For $40 a year she was to enforce all rules, keep the books in systematic order, keep a record of membership, notify delinquents, keep the books, shelves, etc., carefully dusted, be courteous at all times to members, report to the board any discourtesy or misconduct on the part of those who visit the library, and the infamous “such other duties as the board might require”. Wages were raised to $50 in 1901, $90 in 1913 and $120 by 1918. These wages brought Acton in closer line with Georgetown where Miss Alberta Glass was hired in 1899 for $100 a year.
Rules of the Acton Library
The rules of the Acton Library were fairly simple. You had to be 14, known to the librarian or vouched for by a responsible citizen. A library card cost five cents, a copy of the printed catalogue another ten. The Dewey Decimal system would not arrive until 1915, and a card catalogue well after that. In 1924 the Board was still printing supplementary catalogues after its annual Fall buying trip to Toronto. Members could borrow one book at a time; overdue fines after two weeks were charged at the rate of five cents a day. There were additional fines for turning down the leaves, marking or defacing books. Noise and loud conversation were forbidden as was smoking.
Hours of Operation in the Early Days
The Acton Library was open 7:00 to 8:30 p.m. on Monday, Wednesday and Saturdays. A switch to Friday nights, and the occasional experiments with afternoon and Saturday hours were the only tinkering with hours before the first purpose-built Acton Library opened in 1967. From the beginning, Georgetown’s hours were substantially longer: 12:30 to 5:30 each afternoon and 6:30 to 8:00 (summer) or 9:00 (winters).
The Georgetown Move to Knox Presbyterian
Both collections continued to be housed in the respective Town Halls. In Georgetown hope sprang eternal that the Carnegie estate, which had been so generous with other public libraries across North America, could be persuaded to donate towards a new building. They were turned down in 1903 and again in 1910.
The solution presented itself in 1912, when the members of the local Congregational Church, anticipating the union of the Congregational Church with those of the Methodists and Presbyterians, decided to move next door to Knox Presbyterian. The founding president of the Georgetown Mechanics Institute, and leading local industrialist, John R. Barber, with the other trustees of the Congregational Church deeded the building to the Town to be used as a library.

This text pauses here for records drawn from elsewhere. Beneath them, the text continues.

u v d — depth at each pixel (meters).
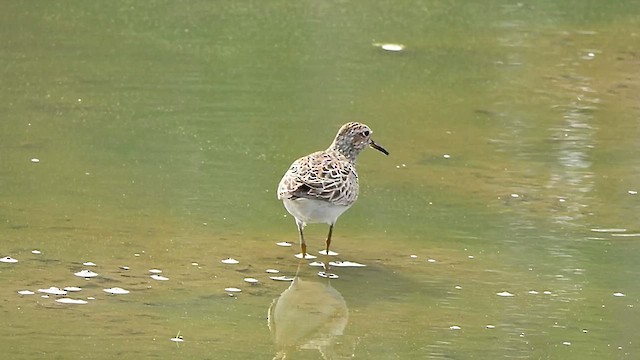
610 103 19.22
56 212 13.98
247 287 12.19
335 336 11.11
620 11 24.52
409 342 11.03
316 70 20.22
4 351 10.23
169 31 21.78
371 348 10.86
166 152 16.33
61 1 23.20
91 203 14.36
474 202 15.11
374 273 12.80
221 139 16.95
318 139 17.09
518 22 23.58
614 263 13.25
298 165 13.31
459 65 20.89
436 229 14.19
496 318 11.70
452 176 16.00
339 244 13.65
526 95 19.52
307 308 11.72
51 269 12.26
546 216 14.66
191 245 13.25
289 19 22.83
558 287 12.56
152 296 11.75
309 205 12.87
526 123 18.22
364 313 11.71
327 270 12.83
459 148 17.11
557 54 21.66
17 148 16.12
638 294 12.43
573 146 17.27
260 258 13.07
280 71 20.05
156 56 20.41
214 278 12.37
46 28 21.55
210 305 11.64
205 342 10.75
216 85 19.19
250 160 16.17
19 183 14.88
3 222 13.57
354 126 14.70
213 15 22.81
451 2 24.67
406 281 12.60
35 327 10.80
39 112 17.62
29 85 18.72
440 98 19.23
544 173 16.19
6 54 20.05
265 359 10.49
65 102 18.08
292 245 13.54
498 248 13.65
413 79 20.05
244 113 18.08
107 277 12.16
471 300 12.15
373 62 20.80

The conditions of sale included the provisos that no gambling of any kind be permitted on the premises, that the Memorial window remain, and that the Church bell be rung each Sabbath for Church Services. The Carnegie Foundation was promptly asked for $4,000 to cover the cost of renovating the building, which was as promptly refused.
J.B. McKenzie of Acton was given the contract for renovations (rest rooms, a new metal ceiling) and the library opened in its new official home on October 10, 1913. Having just escaped a corner of the old Town Hall there was substantial extra space despite dividing part of the building for use as an auditorium. It was equipped with gymnastic equipment, which during World War I was used for training recruits. Just after the war, the YMCA used the facilities.
Acton Library Feels the Pinch
In 1918, without much success, the board raised the issue of larger premises for the Acton Library. The 15 by 19 foot room was inadequate for the collection let alone the possibility of a reading room. Again the Carnegie Trust was applied to without success.
In 1923 the board was taken to task at the annual provincial library convention for not spending enough on books. In their defense the board claimed that they had indeed bought 140 books the previous year, but that there was no room for many more. Later that year the Board made more noises about approaching the Carnegie Trust. Salvation came in the spring of 1933 when the Murray family left money to be used to improve library facilities, either in a new building, or through renovations in the Town Hall. In the spring of 1935, the library moved around the corner onto Mill St. into what seemed like spacious new quarters in the front of the new YMCA building.
World War II Changes the Community
The years after World War II dramatically changed the character of both communities. Although in 1901 Acton had stood second only to Oakville in size among Halton’s urban communities, there was almost no growth in population between World War I and World War II. Georgetown, by contrast, had seen steadier growth. Then between 1951 and 1971, Acton’s population nearly doubled while Georgetown grew fivefold.
Most of these new residents were young families. New schools were opened, bringing with them (in some cases) special school library facilities. In Georgetown, some of the pressure was relieved when the junior collection was moved into the basement.
A New Branch for Acton
In Acton the solution was much more inspired. With Canada’s Centennial still some years off, the federal government announced grants towards community projects to celebrate the nation’s 100th birthday. The Library Board was first off the mark, and was selected ahead of projects like a band hall, swimming pool, or chapel at the cemetery.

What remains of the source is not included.